One limitation is the reliance on specific datasets, which may not capture the full variability of real-world conversational speech. Additionally, while the model shows promise in structured dialogues, its performance in more spontaneous, open-domain conversations remains uncertain. The trade-off between latency reduction and computational redundancy, while quantified, may still lead to inefficiencies in certain scenarios, especially in longer dialogues.

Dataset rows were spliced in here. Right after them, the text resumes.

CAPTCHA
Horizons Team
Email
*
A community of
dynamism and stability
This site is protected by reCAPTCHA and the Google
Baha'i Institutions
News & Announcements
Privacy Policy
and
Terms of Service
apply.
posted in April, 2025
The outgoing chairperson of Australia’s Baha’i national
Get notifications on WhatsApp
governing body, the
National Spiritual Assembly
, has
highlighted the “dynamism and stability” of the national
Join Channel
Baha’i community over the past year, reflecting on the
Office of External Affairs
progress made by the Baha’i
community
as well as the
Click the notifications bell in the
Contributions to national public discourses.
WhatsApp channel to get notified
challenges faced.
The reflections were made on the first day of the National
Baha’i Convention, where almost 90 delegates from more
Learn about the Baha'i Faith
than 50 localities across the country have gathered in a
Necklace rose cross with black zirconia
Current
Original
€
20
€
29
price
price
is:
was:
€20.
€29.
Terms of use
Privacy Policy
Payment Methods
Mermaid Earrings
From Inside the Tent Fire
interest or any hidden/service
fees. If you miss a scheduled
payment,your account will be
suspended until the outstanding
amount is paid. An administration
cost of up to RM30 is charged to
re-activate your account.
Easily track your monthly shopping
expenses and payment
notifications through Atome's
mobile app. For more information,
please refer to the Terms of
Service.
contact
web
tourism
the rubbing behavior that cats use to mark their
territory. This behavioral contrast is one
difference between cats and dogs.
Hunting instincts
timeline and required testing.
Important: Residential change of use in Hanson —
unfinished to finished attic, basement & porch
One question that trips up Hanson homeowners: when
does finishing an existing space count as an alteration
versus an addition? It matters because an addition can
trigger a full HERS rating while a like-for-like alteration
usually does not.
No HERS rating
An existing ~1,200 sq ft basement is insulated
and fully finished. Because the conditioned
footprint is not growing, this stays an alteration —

The proposed framework has significant implications for real-time spoken dialogue systems, particularly in applications requiring low-latency interactions, such as virtual assistants and customer service bots. By enabling speculative execution of downstream processes, the model could enhance user experience in conversational AI, making interactions feel more natural and responsive. The open-source nature of the project may also foster further research and development in this area. The paper presents a significant advancement in low-latency spoken dialogue systems through the introduction of endpoint anticipation, which allows for proactive processing of user speech. This innovative approach, combined with a robust evaluation framework, positions the work as a valuable contribution to the field of audio and machine learning.